Gravity Mill - any comments to this idea?

[hartiberlin]

@2tiger,
you always calculate the case, where the shuttle goes down to its
own weight.
We are discussing always the other case over here,
where the shuttle itsself has no weight ( only a few grams for the plastic case that can be
overlooked) and pushes the whole water column above it up due to its buoyance forces.

Please only calculate for this case.
Also you use only the pressure forumula P= F/A for calculation.
If you have a nozzle, then you need to calculate in water streaming and
water velocities in it and before it , etc.. and also the exit profile of the nozzle counts in,
only then you can calculate how high the water will rise.

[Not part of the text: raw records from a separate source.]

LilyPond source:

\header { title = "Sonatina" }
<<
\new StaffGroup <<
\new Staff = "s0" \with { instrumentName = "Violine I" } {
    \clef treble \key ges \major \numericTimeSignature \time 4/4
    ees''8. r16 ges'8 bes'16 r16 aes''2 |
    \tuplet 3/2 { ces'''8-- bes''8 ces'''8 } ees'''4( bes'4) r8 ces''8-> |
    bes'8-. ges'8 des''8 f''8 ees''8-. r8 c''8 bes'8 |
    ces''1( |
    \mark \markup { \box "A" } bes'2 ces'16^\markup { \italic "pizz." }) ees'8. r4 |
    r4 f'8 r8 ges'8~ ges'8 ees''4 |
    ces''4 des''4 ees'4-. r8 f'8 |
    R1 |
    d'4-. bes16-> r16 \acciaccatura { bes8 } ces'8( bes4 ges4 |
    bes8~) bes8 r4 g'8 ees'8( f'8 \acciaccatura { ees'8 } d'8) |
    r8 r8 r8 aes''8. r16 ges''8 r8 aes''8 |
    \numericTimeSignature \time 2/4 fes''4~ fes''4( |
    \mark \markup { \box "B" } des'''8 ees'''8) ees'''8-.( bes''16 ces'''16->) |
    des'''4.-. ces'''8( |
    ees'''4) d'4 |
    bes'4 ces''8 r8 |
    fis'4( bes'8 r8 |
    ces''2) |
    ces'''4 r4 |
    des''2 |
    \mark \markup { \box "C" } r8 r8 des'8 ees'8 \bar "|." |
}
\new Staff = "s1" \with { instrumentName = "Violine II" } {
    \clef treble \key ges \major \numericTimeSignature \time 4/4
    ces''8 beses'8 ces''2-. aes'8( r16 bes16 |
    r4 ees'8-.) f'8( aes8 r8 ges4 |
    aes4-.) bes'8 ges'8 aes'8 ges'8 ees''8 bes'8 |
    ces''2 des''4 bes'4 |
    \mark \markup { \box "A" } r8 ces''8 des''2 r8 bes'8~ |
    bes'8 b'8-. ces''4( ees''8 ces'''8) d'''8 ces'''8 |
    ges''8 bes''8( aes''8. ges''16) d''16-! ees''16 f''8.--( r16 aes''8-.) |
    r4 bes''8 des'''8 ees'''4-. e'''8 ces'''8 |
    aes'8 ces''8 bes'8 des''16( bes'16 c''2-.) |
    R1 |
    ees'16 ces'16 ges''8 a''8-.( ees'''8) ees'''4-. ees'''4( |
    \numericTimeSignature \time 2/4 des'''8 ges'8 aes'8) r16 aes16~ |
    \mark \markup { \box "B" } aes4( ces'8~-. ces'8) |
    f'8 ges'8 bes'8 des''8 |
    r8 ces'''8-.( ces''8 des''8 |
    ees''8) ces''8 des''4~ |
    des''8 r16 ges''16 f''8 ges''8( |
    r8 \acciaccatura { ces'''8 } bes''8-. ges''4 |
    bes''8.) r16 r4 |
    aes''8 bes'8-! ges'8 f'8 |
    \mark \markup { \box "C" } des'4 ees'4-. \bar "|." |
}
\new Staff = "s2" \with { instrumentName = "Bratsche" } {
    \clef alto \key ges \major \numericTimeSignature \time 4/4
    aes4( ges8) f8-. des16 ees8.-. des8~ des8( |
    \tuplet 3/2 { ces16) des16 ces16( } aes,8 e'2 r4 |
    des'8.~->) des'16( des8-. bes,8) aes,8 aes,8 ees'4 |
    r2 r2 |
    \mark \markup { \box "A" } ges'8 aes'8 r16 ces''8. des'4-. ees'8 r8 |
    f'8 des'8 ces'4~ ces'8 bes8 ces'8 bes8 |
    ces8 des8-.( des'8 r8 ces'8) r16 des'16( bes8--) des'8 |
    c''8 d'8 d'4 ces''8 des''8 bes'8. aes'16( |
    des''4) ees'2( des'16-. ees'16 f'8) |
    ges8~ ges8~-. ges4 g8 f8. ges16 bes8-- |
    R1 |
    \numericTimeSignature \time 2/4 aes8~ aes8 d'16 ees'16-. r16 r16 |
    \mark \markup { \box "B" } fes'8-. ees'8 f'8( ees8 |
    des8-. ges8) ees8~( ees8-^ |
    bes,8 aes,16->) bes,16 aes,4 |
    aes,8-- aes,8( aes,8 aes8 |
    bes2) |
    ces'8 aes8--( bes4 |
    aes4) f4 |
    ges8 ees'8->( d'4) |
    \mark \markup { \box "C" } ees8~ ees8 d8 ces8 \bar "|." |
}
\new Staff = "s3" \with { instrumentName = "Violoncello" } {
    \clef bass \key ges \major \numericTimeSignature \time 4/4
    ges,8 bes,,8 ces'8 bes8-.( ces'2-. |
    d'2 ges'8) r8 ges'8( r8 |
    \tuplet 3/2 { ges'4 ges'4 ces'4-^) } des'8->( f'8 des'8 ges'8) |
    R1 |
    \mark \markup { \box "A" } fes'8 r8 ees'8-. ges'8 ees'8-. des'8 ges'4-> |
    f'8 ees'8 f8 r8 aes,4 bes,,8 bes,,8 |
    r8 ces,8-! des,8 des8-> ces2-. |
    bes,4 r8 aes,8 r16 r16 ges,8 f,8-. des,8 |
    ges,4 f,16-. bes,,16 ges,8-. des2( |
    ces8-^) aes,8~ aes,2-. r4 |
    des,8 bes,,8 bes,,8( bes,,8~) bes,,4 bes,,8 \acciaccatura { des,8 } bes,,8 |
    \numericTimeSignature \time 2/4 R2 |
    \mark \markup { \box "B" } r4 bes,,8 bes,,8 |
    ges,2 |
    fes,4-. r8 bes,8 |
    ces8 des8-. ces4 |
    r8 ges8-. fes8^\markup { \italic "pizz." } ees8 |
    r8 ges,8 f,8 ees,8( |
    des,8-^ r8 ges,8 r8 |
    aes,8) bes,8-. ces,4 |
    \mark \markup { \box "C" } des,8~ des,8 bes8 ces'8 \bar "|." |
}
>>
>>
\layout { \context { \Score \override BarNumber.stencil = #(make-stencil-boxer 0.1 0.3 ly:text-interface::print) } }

So please calculate to have a good nozzle directly at sealevel= 0 Meter
and have a shuttle weight= 0 Kg and have for instance a shuttle volume
of 10 Liter = 10 Kg and have an area of 100 cm^2 surface area of the shuttle
at its top and also the same at the bottom and have the
shuttle started at 10 Meters deepth to go up.

So the shuttle is 1 Meter high and has 100 Liters of water  above it.
the main pipe will then have a diameter of 11,28 cm that is about 4,429 inches.

So how high will the water rise up after the nozzle output ?
Thanks.
Regards, Stefan.

[hartiberlin]

P.S: With the calculation of the hydrostatic pressure paradoxon
to my opinion, if you take any diameter 1 Meter high  exit tube instead
of the nozzle ,then the shuttle would be in equilibrium forces and would not
rise and stay in 10 Meters deepth.

[hartiberlin]

why do you think this will make the water go higher?  will you attach a pump to the nozzle?

Well, maybe if will use a small diameter  exit tube instead of a nozzle,
we might try to evacuate the upper water reservoir to 1/2 bar pressure,
before starting the experiment and see, if this needs less energy, than we
gain by sucking this way the water up maybe also a few meter more ?

I have to calculate this with the gas pressure laws and see, if this will
bring in any gain ?

[hartiberlin]

Well, I had another thought onto how to use the Hydrostatic paradoxon
not negatively as in the Gravity Mill but positively.

Well, if you look again at the Cartesian diver:







Then you can see, that the upper opening of the bottle,
where the blue cap is, is pretty small.
If we need now to pressure the bottle to sink the diver
we could just place  a weight onto the opening of the bottle at the water surface.
The smaller the opening of the bottle is, the smaller must be the weight to
get the same pressure inside the water as:

P= F / A and
F= mass x 9,81

So if we make the opening of the  bottle very small, say only 0.1 cm^2 we can use
a small weight to get a huge water pressure inside the water bottle.

So if we want to sink and rise the diver, which is connected to a generator for output
generation, we only need to lift a small weight up and down a few Millimeters
and thus do for the input only a very small lifting work of the weight that puts
pressure onto the water.


With the Cartesian diver we just convert a STATIC Weight force
into a moving work force=
usefull energy-work output !

What do you think ?

Regards, Stefan,

[tbird]

hi guys,

in for lunch and had to ask.  did you guys lose sight of the fact the elsa is just a pump?